О работе и Красной книге
Евгения Яниш работает в отделе мониторинга и охраны животного мира Института зоологии, участвует в подготовке издания Красной книги Украины. Больше всего ее интересуют птицы — ворон, ворона, грач, сорока. Более десяти лет ученая сотрудничает с археологами в экспедициях. С помощью остатков животных она помогает узнать больше о древних поселениях.
— Еще я занимаюсь зооархеологией. То есть, если вместе с археологами я изучаю останки животных, чтобы понять, как жили люди — это археозоология. А здесь я исследую самих животных и узнаю об окружающей среде того времени. Некоторые виды являются маркерами. По ним можно воссоздать ареалы обитания животных и понять, как они менялись. Например, я много лет работаю в Ольвийской экспедиции. Там сейчас степь, лесов практически нет. А в экспедиции мы находили кости лосей и бобров. Это означает, что там были леса.
Евгения регулярно ездит в экспедиции, бывает в них по нескольку недель, там же проводит наблюдение за птицами. В этом году из-за карантина поездок было меньше, но в Сумской области она все-таки зафиксировала краснокнижные виды. Все такие «встречи» заносят в специальные справочники, с которыми могут сверяться другие исследователи. Чтобы внести или исключить вид из Красной книги, собирается специальная комиссия из зоологов и ботаников. Если есть исследования и публикации об определенных видах — это основание для рассмотрения. Собирается комиссия раз в десять лет. Евгения объясняет, что это оптимальный срок, чтобы сделать достаточно выводов из наблюдений. Если речь идет о сезонных птицах, мигрирующих, то надо несколько лет, чтобы заметить изменения. Поэтому диссертации по орнитологии пишут по десять лет. Сейчас один ученый защищает диссертацию после 25 лет наблюдений.

━━━━

ПУНКТ ЗАДАНИЯ. Продолжите текст о работе зоолога Евгении Яниш с того места, где он обрывается. Записи ниже взяты из другого источника.

СВЕДЕНИЯ.

━━━━

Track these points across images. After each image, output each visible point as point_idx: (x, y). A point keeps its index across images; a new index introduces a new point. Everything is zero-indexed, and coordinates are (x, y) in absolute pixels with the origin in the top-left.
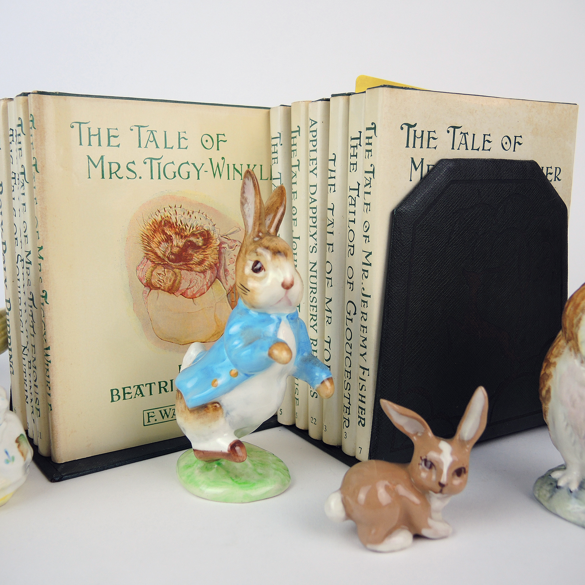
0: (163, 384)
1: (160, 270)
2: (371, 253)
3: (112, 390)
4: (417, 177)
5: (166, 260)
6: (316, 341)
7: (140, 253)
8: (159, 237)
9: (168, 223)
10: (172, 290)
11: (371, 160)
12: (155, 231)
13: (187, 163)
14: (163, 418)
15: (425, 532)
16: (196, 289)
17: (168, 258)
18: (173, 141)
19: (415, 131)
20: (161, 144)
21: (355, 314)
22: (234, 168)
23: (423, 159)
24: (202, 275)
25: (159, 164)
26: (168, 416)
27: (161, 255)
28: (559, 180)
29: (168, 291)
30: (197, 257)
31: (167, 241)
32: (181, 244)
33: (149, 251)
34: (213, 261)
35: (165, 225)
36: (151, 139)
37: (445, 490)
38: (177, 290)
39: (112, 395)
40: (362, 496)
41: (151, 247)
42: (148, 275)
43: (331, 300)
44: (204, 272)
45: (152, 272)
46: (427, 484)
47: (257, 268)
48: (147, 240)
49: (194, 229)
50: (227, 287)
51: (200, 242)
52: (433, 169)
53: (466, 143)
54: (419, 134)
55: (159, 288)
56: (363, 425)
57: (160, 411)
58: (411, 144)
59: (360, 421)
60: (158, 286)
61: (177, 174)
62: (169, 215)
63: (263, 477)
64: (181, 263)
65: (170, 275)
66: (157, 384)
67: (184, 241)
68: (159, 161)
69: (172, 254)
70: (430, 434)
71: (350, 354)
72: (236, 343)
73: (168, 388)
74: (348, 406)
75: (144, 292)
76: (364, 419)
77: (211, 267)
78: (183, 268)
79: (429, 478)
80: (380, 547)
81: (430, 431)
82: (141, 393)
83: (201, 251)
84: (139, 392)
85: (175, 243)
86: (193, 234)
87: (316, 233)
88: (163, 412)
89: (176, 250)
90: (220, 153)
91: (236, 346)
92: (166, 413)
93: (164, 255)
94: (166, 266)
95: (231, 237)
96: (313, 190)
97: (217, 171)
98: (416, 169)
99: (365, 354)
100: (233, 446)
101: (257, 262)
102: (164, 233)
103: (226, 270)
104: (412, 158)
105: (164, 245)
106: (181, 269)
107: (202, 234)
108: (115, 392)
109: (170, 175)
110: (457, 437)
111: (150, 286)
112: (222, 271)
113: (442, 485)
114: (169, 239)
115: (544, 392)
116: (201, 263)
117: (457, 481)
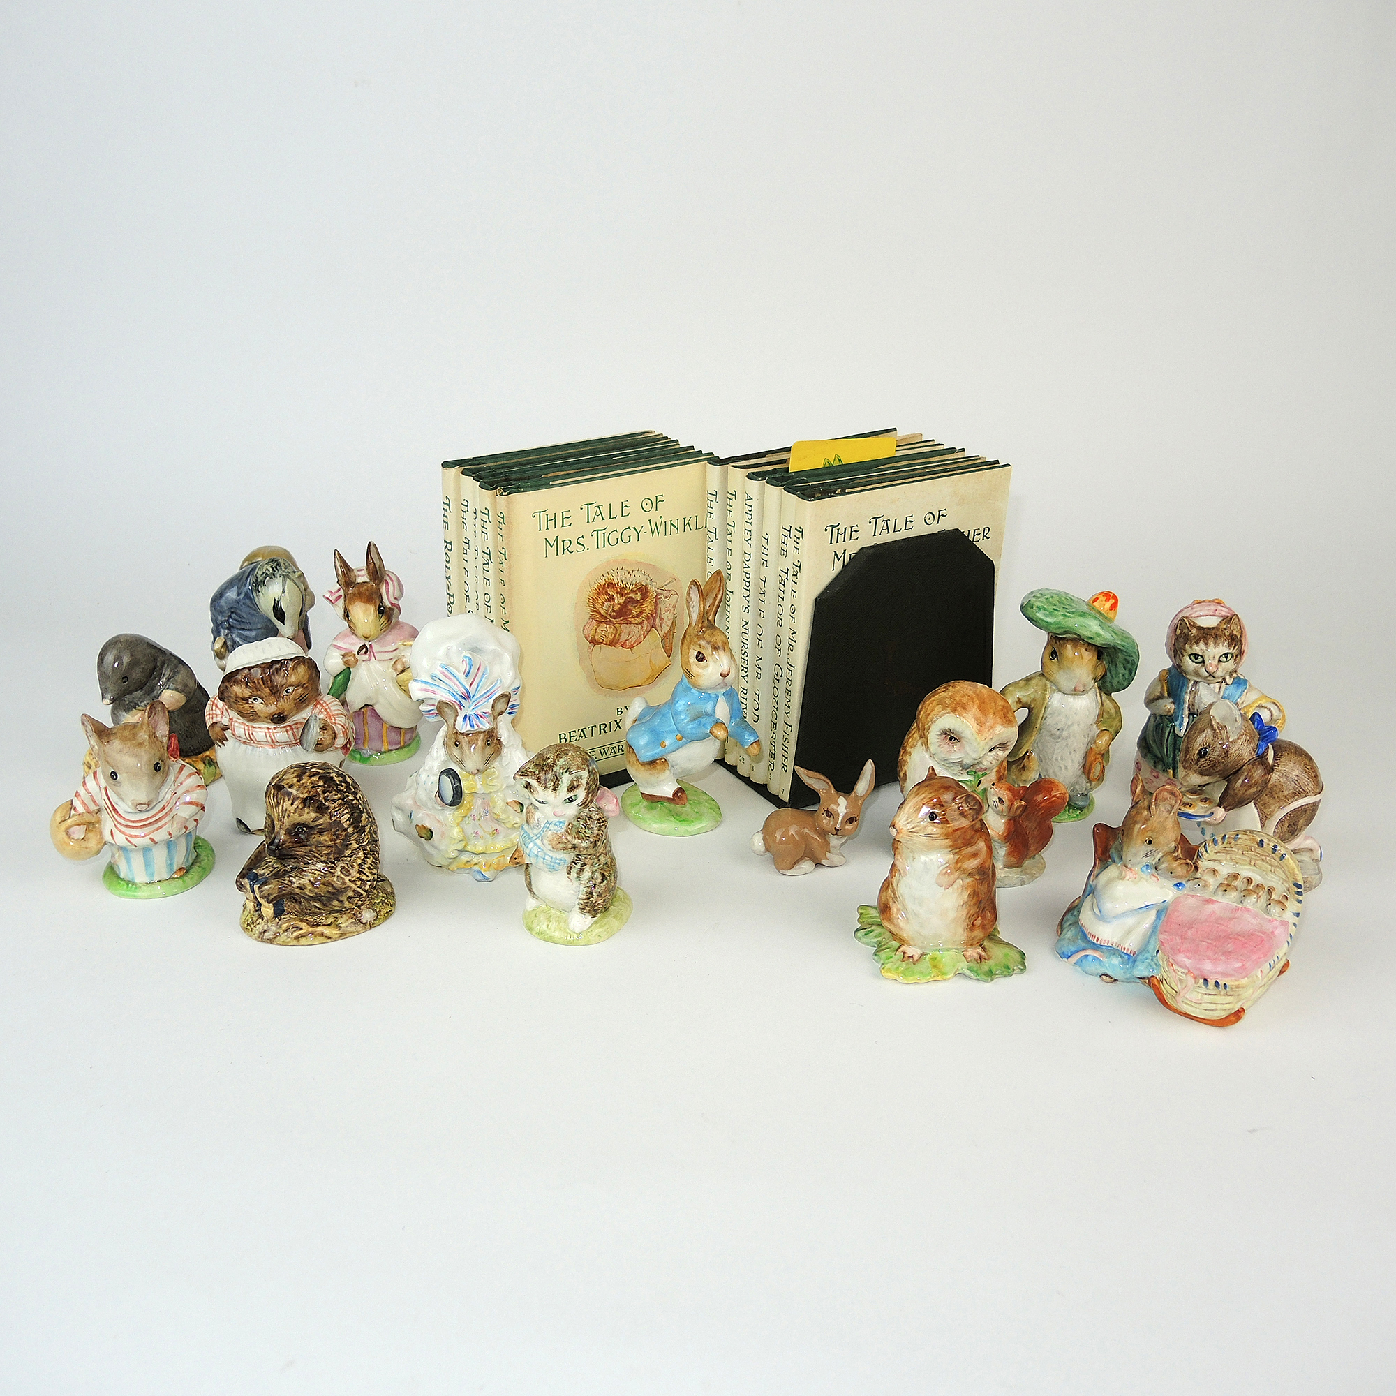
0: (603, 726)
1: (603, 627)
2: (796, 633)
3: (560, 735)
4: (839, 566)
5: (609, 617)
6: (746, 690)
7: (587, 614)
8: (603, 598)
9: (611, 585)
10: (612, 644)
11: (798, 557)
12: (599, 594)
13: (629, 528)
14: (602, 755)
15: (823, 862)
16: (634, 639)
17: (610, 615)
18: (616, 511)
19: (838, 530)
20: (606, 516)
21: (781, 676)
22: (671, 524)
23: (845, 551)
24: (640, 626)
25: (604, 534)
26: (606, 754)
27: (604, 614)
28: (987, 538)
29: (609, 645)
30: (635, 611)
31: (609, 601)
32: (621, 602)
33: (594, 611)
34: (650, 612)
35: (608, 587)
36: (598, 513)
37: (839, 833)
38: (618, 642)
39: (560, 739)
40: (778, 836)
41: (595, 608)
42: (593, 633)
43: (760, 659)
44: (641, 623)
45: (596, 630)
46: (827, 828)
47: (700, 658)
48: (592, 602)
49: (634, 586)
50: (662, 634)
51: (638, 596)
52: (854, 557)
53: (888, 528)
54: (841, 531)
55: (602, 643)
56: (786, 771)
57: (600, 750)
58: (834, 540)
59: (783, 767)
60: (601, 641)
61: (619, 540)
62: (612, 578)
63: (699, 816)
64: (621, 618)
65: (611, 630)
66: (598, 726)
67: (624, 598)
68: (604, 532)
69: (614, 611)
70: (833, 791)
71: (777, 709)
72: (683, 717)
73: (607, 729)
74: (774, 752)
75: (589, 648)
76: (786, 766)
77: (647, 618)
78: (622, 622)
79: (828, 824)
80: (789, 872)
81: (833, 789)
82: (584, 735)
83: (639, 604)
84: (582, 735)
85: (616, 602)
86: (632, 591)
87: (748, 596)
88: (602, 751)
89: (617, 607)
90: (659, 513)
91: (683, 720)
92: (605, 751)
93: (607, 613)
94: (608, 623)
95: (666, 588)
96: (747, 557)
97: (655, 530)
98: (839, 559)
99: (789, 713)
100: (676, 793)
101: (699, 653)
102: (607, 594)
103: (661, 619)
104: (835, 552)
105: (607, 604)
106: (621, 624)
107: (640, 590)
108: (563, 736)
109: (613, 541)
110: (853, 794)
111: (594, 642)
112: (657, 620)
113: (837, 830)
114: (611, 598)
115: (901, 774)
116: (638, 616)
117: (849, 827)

━━━━

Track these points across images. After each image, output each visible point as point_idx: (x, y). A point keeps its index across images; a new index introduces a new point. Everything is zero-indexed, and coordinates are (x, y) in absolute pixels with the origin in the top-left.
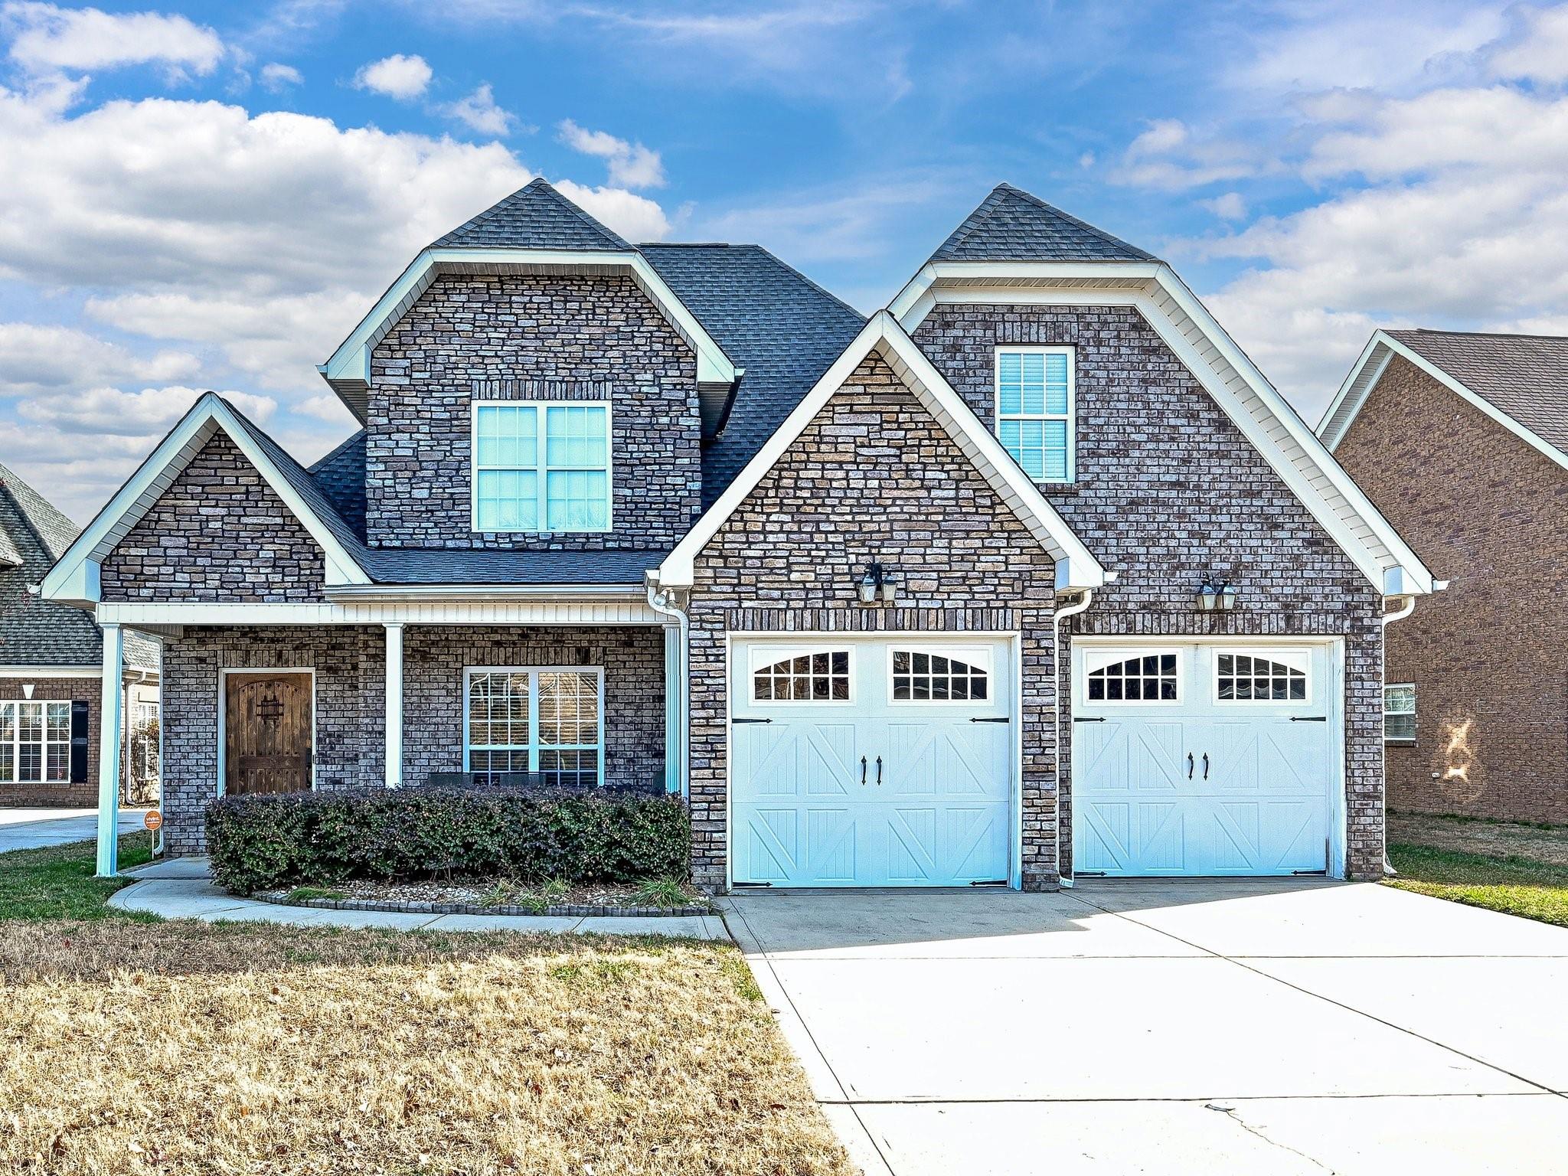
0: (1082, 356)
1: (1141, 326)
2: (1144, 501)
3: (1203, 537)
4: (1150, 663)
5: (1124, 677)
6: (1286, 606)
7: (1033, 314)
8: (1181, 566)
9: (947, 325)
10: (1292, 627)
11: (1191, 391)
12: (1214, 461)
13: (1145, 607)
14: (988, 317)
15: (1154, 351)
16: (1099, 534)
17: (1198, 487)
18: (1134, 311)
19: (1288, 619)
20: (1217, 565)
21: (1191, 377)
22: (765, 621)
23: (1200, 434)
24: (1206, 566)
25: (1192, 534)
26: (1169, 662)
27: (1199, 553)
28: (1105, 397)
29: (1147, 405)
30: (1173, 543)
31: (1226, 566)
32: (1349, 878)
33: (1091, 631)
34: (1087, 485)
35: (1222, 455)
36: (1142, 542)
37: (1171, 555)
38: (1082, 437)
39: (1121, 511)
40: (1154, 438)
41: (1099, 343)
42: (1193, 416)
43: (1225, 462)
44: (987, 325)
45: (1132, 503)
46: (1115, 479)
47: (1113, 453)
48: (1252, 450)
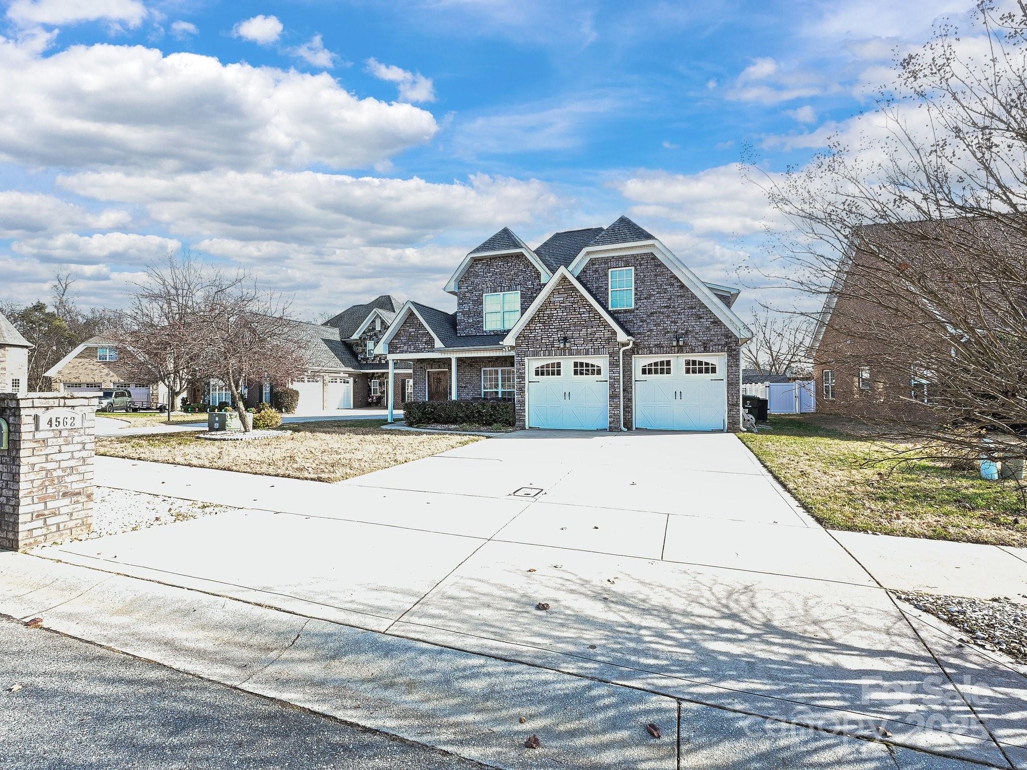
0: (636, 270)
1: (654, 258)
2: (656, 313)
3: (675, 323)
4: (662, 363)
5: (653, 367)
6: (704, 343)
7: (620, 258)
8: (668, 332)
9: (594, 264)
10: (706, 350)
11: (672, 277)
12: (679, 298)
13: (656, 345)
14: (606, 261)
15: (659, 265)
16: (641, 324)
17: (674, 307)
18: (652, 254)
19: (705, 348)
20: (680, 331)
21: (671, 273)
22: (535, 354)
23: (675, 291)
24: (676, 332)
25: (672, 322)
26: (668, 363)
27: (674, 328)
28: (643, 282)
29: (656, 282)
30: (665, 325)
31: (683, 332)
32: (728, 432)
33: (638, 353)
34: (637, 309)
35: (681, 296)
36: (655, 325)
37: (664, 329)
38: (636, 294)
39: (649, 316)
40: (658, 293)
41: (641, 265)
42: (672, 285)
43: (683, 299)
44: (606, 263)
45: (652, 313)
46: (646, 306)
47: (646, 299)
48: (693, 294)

━━━━

ОТВЕТ К ЗАДАНИЮ.
Если вид вносят в Красную книгу, это вряд ли поможет его спасти, объясняет Яниш. К примеру, если черемшу или подснежники позволить выращивать на огородах, то давление на природные популяции могло бы уменьшиться. То же самое и с животными.
— Возьмем проблему с диким лосем, который был охотничьим животным, а стал краснокнижным видом. Пока вид интересен охотничьим хозяйствам, они заботятся, чтобы поголовье этих животных было. Охотники получают квоту на убийство животных, а деньги которые за это платят, идут на поддержку остальной популяции. Как только вид попал в Красную книгу, о нем уже никто не заботится. Государство должно финансировать охрану. Чтобы были егеря, как в Африке, где к каждому носорогу приставлены охранники с автоматами. На территории, где есть краснокнижный вид, должны быть егерские патрули, чтобы они имели права, а за нарушения чтобы были реальные наказания. Не надуманный штраф в 200 гривен, а гораздо большие суммы.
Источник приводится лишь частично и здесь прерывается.